(Stored data)
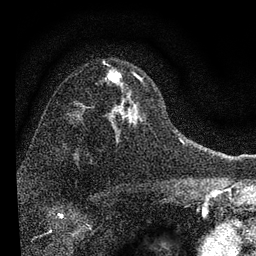
Breast MRI, one axial slice. Slice 52 of 72 in the series (ordered by position). Cropped to one breast. Dynamic contrast-enhanced series, time point 2 of 7 at this slice position (early post-contrast). 3 T. TE 2.2 ms, TR 6.2 ms. 2.2 mm slice thickness. 256 × 256 image matrix. Female patient.
Annotated regions visible in this slice (semi-automatically segmented with operator editing):
- enhancing-tissue mask used for the functional tumour volume (all voxels passing the contrast-enhancement thresholds inside the analysis volume; usually the tumour): bounding box <105,69,143,130> (left, top, right, bottom; pixels)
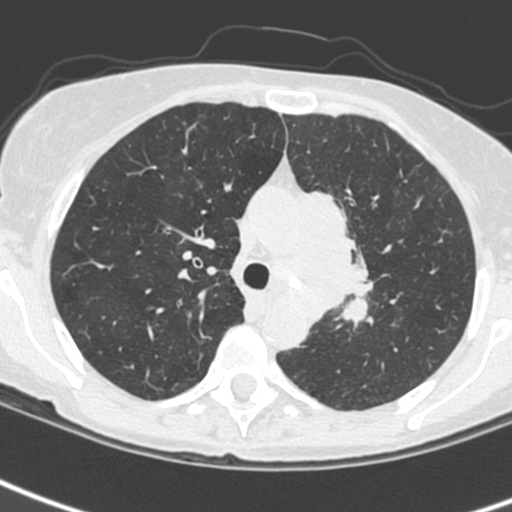
Low-dose screening chest CT, one axial slice; position 173 of 242 along the scan axis; 120 kVp; lung window (W 1500 / L -600 HU); 512 × 512 image matrix, field of view 284 × 284 mm.
Annotated regions visible in this slice (outlined manually by an expert reader):
- lesion 3 (tumor, upper lobe of left lung): bounding box <303,191,370,321> (left, top, right, bottom; pixels)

WHAT YOU SHOULD DO
The data is to be printed again exactly, but without its pictures.

SOLUTION FOR THIS PROBLEM
Breast MRI, one axial slice. Slice 52 of 72 in the series (ordered by position). Cropped to one breast. Dynamic contrast-enhanced series, time point 2 of 7 at this slice position (early post-contrast). 3 T. TE 2.2 ms, TR 6.2 ms. 2.2 mm slice thickness. 256 × 256 image matrix. Female patient.
Annotated regions visible in this slice (semi-automatically segmented with operator editing):
- enhancing-tissue mask used for the functional tumour volume (all voxels passing the contrast-enhancement thresholds inside the analysis volume; usually the tumour): bounding box <105,69,143,130> (left, top, right, bottom; pixels)
Low-dose screening chest CT, one axial slice; position 173 of 242 along the scan axis; 120 kVp; lung window (W 1500 / L -600 HU); 512 × 512 image matrix, field of view 284 × 284 mm.
Annotated regions visible in this slice (outlined manually by an expert reader):
- lesion 3 (tumor, upper lobe of left lung): bounding box <303,191,370,321> (left, top, right, bottom; pixels)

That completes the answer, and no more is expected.